Works by Nickolas Muray at Sotheby's
Nickolas Muray Biography
Olympic swordsman, dance critic, aviator – Nickolas Muray was a man of many talents, but he is best remembered for his expressive and technically masterful color photographs of prewar luminaries, especially of Frida Kahlo, with whom Muray had a decade-long affair.
Nicholas Muray was born Miklós Mandl into a middle-class Jewish family in Szeged, Hungary, on 15 February 15 1892. He attended graphic arts school in Budapest, where he learned printmaking techniques as well as photography. Muray sailed to New York at the first rumblings of war in 1913, and found work as a color printer. By the early 1920s, he had established a studio in Greenwich Village in New York, which was a locus of fashionable society, and regularly contributed celebrity portraits to Harper’s Bazaar. He began an off-and-on liaison with Frida Kahlo in 1931, which outlived her divorce and remarriage to Diego Rivera, and the two remained close friends until her death in 1954. During these years, Muray took many compelling portraits of Kahlo, including a now-iconic seated pose in an elaborate floral dress and headband against a vibrant textile backdrop. In his later career, he turned more to commercial photography, creating compelling ads for Lucky Strike as well as a famous wartime propaganda image entitled Soldiers of the Sky.
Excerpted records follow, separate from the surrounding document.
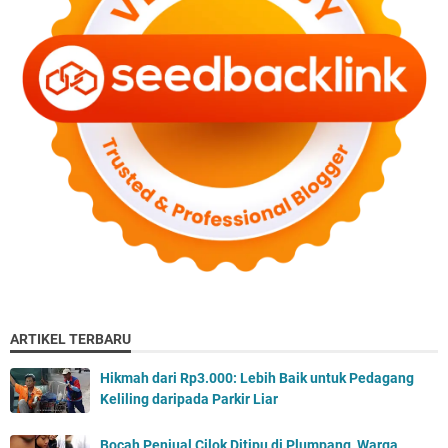
ARTIKEL TERBARU
Hikmah dari Rp3.000: Lebih Baik untuk Pedagang
Keliling daripada Parkir Liar
Bocah Penjual Cilok Ditipu di Plumpang, Warga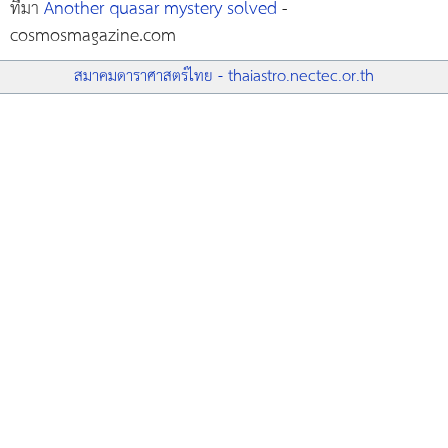
ที่มา
Another quasar mystery solved
-
cosmosmagazine.com
สมาคมดาราศาสตร์ไทย - thaiastro.nectec.or.th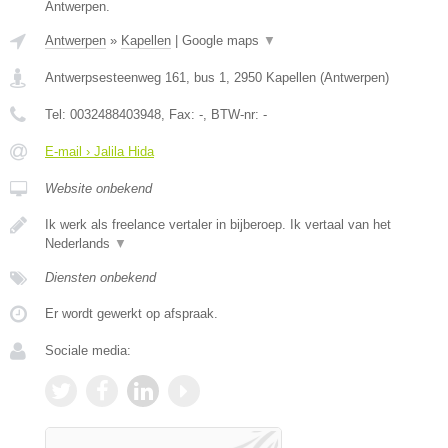
Antwerpen.
Antwerpen
»
Kapellen
|
Google maps
▼
Antwerpsesteenweg 161, bus 1
,
2950
Kapellen
(
Antwerpen
)
Tel:
0032488403948
, Fax:
-
, BTW-nr:
-
E-mail › Jalila Hida
Website onbekend
Ik werk als freelance vertaler in bijberoep. Ik vertaal van het
Nederlands
▼
Diensten onbekend
Er wordt gewerkt op afspraak.
Sociale media: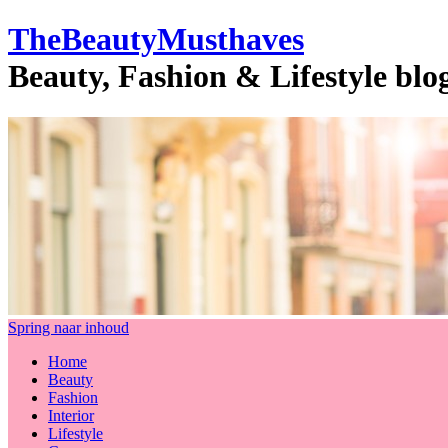
TheBeautyMusthaves
Beauty, Fashion & Lifestyle bl
Spring naar inhoud
Home
Beauty
Fashion
Interior
Lifestyle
A lifelong fencer who had competed admirably in both the 1928 and 1932 Summer Olympics, Muray suffered a fatal heart attack in the fencing gym at the New York Athletic Club on 2 November 1965.
Muray’s photographic work has been accessioned into the permanent collections of such important institutions as the Museum of Modern Art and Metropolitan Museum of Art, both in New York, and the George Eastman Museum, Rochester. In April 2019, Sotheby’s sold a group of 78 portraits by Muray which provided fascinating insight into the cultural landscape of Mexico in the 1920s, ’30s and ’40s, and represented the most significant offering of his work to appear at auction to date.